Alarm bubbled inside of me. The snow goose was forgotten, “Phillip! Ye be goin away?”
He paused. He greeted me; something was quivering over his face, luminosity and a look, one I had never seen before.
“Frith! I am glad you came. Yes I must go away. A little trip. I will come back.” He said his voice hoarse.
“Where must ye go?”
He rambled on, in an erratic manner. He must go to Dunkirk. A hundred miles across the Channel, A British army was trapped there on the sand, awaiting destruction, death, at the hands of the fast approaching Germens. The port was in flames, the position hopeless. He had heard it in the village when he had gone for supplies. All the men where answering the Governors call, every boat that could propel itself was heading across the Channel to haul the men off the beach, to rescue them from the Germen’s fire.
I listened, my heart shrivelling slightly. He was saying that he would sail the Channel in his little boat. It could take six mean, maybe seven at a time. He would make many trips.
Phillip:
She listened, but was to young, inarticulate, primitive. She did not understand war, or what had happened in France, or the meaning of the trapped army, but I sensed the ruby blood that run within her told that there was danger.
“Phillip, must ye go? You will not come back. Why must it be’ ee?”
I explained it to her, so she would understand.

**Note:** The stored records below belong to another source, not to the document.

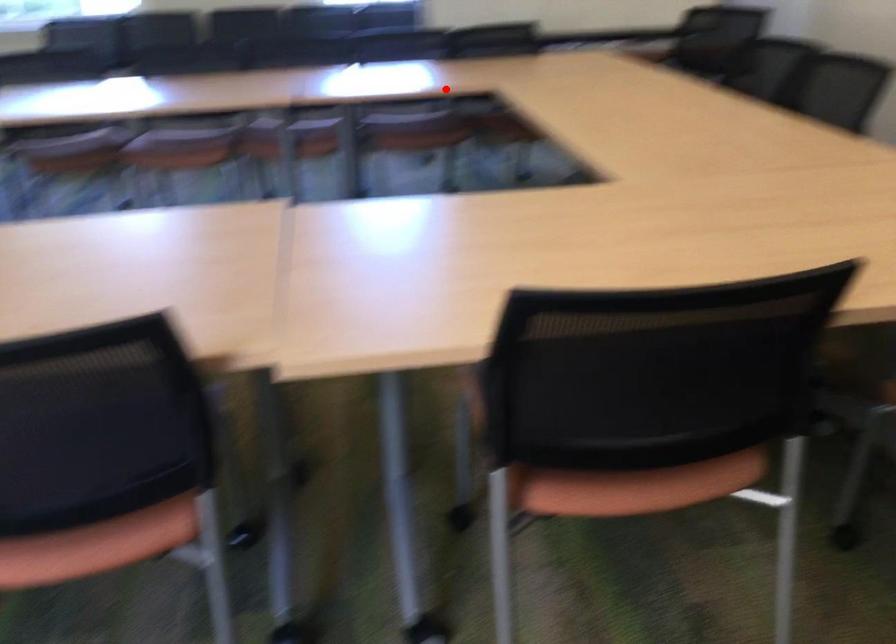
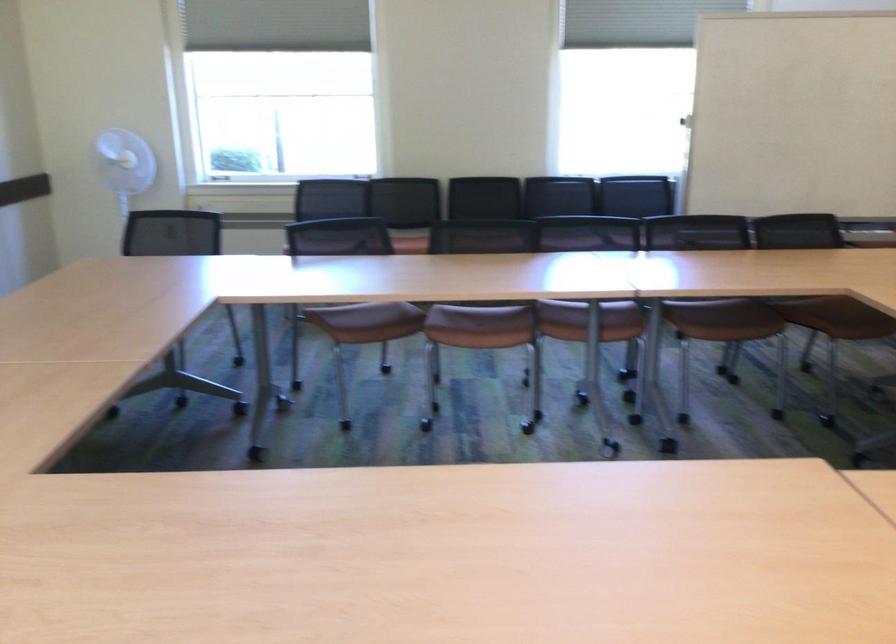
Question: I am providing you with two images of the same scene from different viewpoints. A red point is shown in image1. For the corresponding object point in image2, is it positioned nearer or farther from the camera?

Choices:
 (A) Nearer
 (B) Farther

Answer: (A)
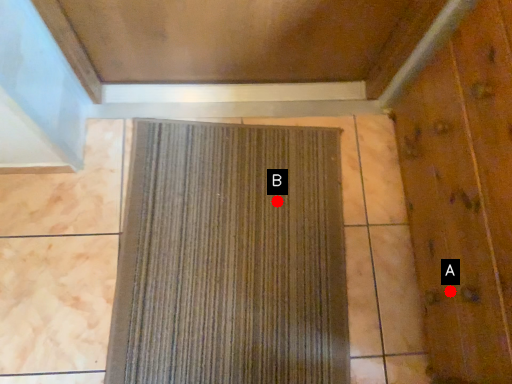
Question: Two points are circled on the image, labeled by A and B beside each circle. Among these points, which one is farthest from the camera?

Choices:
 (A) A is further
 (B) B is further

Answer: (B)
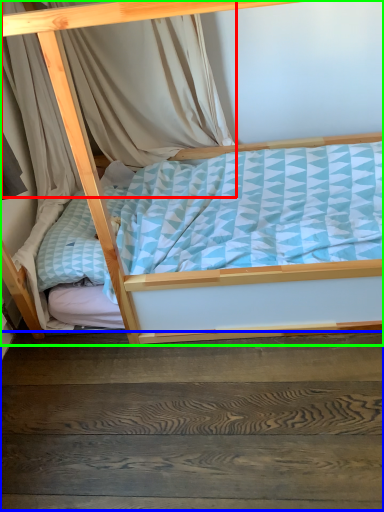
Question: Which object is the farthest from curtain (highlighted by a red box)? Choose among these: stairwell (highlighted by a blue box) or bed (highlighted by a green box).

Choices:
 (A) stairwell
 (B) bed

Answer: (A)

“Men are huddled on beaches like hunted birds. Frith, like the wounded and hunted birds we used to find and bring to the sanctuary. They have no shelter from the iron birds of prey. They need help, my dear, as our wild creatures have needed help, this is why I must go. It is something I can do. Yes, I can. For once-for once I can be a man and play my part.”
She stared at me.
Frith:
I stared at him.
He must go.
For the first time I saw that he was no longer ugly or misshapen, he was very beautiful. Things were turmoiling in my soul but I was unable to form them into sentences, unable to say them.

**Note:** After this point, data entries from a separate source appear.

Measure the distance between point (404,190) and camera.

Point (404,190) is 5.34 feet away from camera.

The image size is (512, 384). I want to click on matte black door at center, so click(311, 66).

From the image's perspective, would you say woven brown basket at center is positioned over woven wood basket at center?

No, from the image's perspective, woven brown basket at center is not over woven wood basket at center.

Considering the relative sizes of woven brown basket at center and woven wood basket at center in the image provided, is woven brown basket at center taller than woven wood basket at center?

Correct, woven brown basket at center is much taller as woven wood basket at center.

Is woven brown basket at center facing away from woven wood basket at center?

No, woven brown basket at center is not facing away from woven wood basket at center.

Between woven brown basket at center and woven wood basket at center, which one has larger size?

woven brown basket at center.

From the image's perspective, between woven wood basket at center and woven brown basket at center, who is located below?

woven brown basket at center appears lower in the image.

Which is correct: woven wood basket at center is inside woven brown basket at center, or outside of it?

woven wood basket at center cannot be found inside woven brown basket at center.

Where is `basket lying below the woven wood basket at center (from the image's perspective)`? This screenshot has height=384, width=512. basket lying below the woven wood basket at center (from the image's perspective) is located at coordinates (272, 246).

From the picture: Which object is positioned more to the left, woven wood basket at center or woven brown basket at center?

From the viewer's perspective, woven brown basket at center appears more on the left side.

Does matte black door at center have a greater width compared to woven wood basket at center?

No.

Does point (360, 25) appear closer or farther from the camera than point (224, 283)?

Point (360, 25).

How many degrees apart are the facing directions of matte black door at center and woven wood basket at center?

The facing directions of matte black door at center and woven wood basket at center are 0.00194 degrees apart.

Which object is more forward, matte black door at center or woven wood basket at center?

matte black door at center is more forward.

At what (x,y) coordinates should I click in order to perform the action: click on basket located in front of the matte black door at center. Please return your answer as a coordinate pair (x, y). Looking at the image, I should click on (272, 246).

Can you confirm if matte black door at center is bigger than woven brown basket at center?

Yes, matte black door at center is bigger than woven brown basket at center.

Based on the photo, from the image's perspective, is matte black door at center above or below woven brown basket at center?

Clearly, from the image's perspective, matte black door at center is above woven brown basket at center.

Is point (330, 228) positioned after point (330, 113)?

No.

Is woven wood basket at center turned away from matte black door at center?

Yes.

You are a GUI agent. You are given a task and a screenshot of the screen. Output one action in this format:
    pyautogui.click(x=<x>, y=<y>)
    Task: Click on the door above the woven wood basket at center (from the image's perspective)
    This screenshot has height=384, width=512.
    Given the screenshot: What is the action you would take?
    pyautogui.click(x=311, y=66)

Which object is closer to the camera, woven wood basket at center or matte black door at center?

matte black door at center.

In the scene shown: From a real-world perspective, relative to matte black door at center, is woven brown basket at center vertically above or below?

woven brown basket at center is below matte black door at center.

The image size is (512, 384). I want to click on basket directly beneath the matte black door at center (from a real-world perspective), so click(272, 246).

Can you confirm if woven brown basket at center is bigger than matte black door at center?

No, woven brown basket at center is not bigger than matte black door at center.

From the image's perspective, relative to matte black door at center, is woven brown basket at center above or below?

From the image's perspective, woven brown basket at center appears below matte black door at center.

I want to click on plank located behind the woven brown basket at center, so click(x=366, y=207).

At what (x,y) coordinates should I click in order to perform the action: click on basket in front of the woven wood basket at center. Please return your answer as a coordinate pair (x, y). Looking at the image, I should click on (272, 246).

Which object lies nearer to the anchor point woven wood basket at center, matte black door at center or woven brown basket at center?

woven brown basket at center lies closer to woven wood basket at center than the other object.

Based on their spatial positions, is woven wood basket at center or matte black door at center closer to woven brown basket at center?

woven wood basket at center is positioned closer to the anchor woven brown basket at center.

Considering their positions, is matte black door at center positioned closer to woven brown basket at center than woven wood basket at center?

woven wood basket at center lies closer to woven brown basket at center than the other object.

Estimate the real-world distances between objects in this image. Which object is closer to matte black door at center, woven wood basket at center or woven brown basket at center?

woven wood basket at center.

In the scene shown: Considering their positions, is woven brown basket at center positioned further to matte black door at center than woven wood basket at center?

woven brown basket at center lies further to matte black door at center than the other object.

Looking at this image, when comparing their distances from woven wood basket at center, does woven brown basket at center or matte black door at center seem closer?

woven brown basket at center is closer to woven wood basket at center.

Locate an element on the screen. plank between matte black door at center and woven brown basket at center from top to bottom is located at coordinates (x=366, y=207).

“I’ll come with ‘eel Phillip,” I suggested.
He shook his head, “Your place in the boat would cause a soldier to be left behind, and another, and another. I must go alone.”

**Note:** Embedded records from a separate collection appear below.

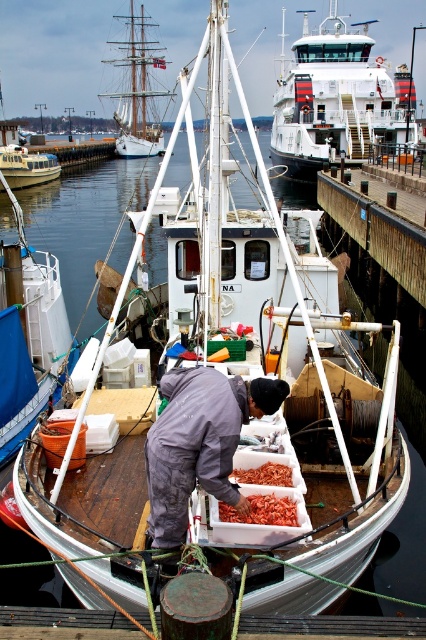
Question: Estimate the real-world distances between objects in this image. Which object is farther from the white plastic boat at center?

Choices:
 (A) white glossy ferry at center
 (B) wooden planks at lower center
 (C) orange fleshed shrimp at center

Answer: (A)

Question: Which point appears farthest from the camera in this image?

Choices:
 (A) 250,394
 (B) 255,506
 (C) 301,36
 (D) 138,109

Answer: (C)

Question: Where is wooden planks at lower center located in relation to white wooden boat at center in the image?

Choices:
 (A) right
 (B) left

Answer: (A)

Question: Does white plastic boat at center have a greater width compared to white wooden ship at upper left?

Choices:
 (A) no
 (B) yes

Answer: (A)

Question: Which point appears closest to the camera in this image?

Choices:
 (A) [123, 115]
 (B) [285, 484]

Answer: (B)

Question: Can you confirm if white glossy ferry at center is smaller than wooden planks at lower center?

Choices:
 (A) yes
 (B) no

Answer: (B)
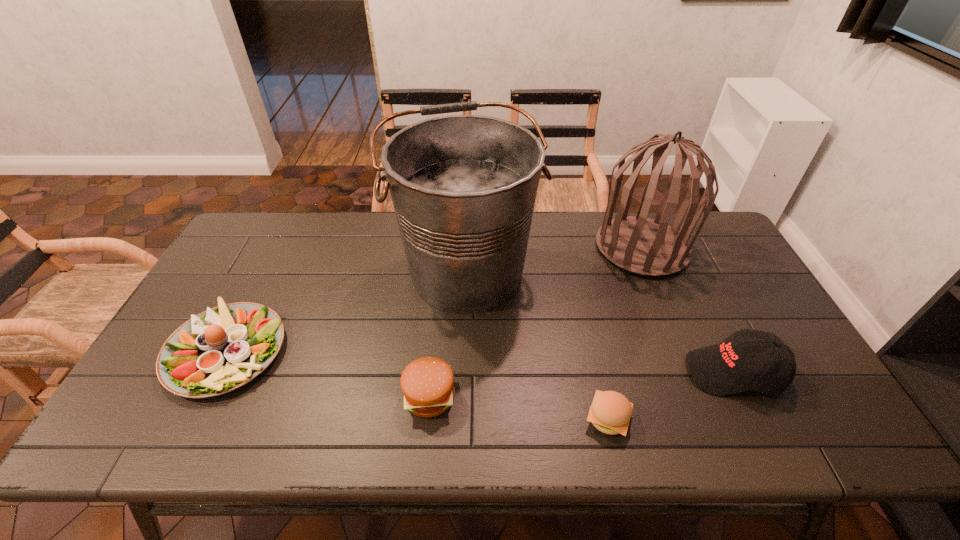
Find the location of a particular element. object situated at the far right corner is located at coordinates (638, 244).

I want to click on vacant space at the far edge, so (296, 229).

I want to click on free space at the near edge of the desktop, so click(472, 419).

I want to click on vacant space at the left edge of the desktop, so click(x=247, y=288).

Locate an element on the screen. This screenshot has height=540, width=960. vacant space at the right edge of the desktop is located at coordinates click(763, 312).

Where is `free space between the salad plate and the bucket`? This screenshot has height=540, width=960. free space between the salad plate and the bucket is located at coordinates (347, 311).

Identify the location of vacant area that lies between the baseball cap and the left hamburger. Image resolution: width=960 pixels, height=540 pixels. (582, 384).

Find the location of `free space between the birdcage and the left hamburger`. free space between the birdcage and the left hamburger is located at coordinates (536, 322).

This screenshot has width=960, height=540. I want to click on vacant point located between the leftmost object and the left hamburger, so click(x=328, y=373).

At what (x,y) coordinates should I click in order to perform the action: click on vacant area that lies between the bucket and the right hamburger. Please return your answer as a coordinate pair (x, y). Looking at the image, I should click on (537, 345).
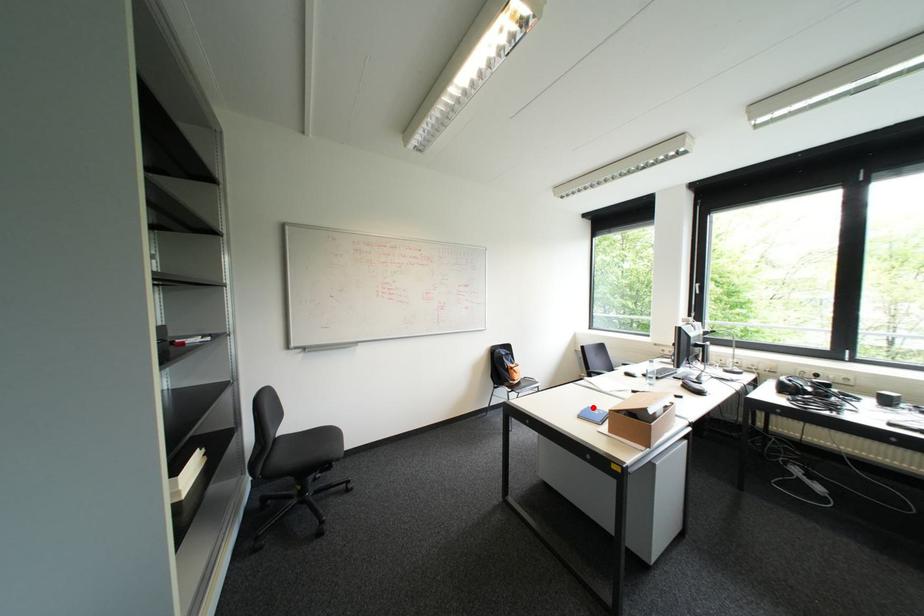
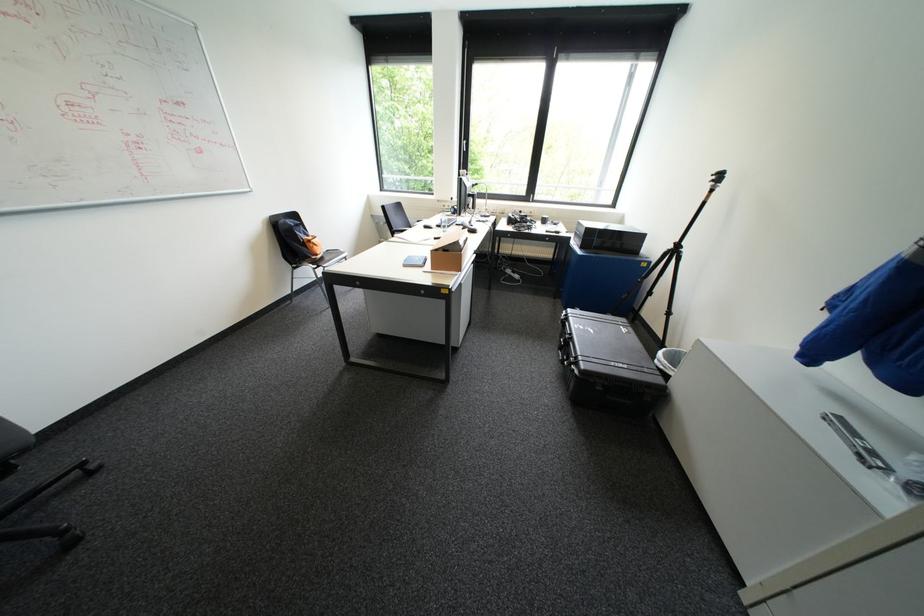
The point at the highlighted location is marked in the first image. Where is the corresponding point in the second image?

(415, 257)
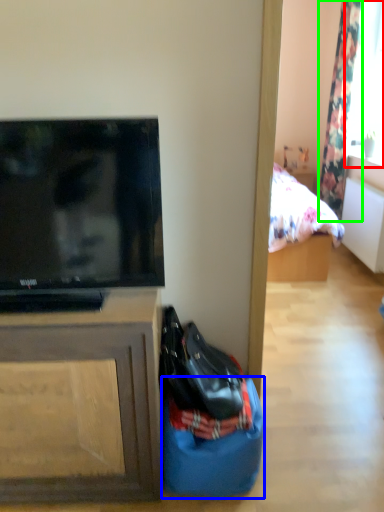
Question: Estimate the real-world distances between objects in this image. Which object is closer to window screen (highlighted by a red box), sack (highlighted by a blue box) or curtain (highlighted by a green box)?

Choices:
 (A) sack
 (B) curtain

Answer: (B)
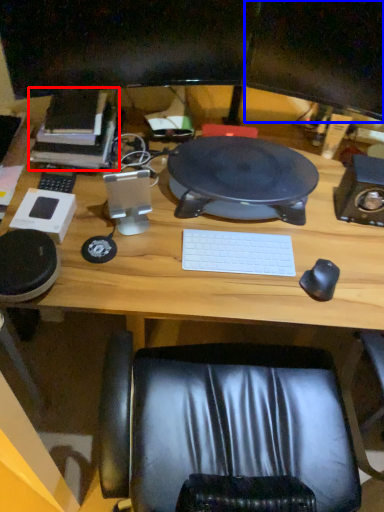
Question: Among these objects, which one is farthest to the camera, book (highlighted by a red box) or computer monitor (highlighted by a blue box)?

Choices:
 (A) book
 (B) computer monitor

Answer: (A)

He clambered into his boat.
He waved and said “Good-bye! Will you look after the birds until I return? Frith?”
I raised my hand, sadly, and offered a half-hearted wave. “God speed you,” I said, “I will take care of t’ birds. God-speed, Phillip.”
It was nightfall now, bright with moon fragment, stars and a northern radiance. I stood on the seawall and watched the sail sashay down the bloated estuary. Suddenly, from the darkness behind me, a rush of wind came. In the night light I saw a flash of white wings. The snow goose rose and headed down the meandering arms of the creek where Phillips sail was slanting in the gaining breeze.
White sail and white bird were visible for a long time.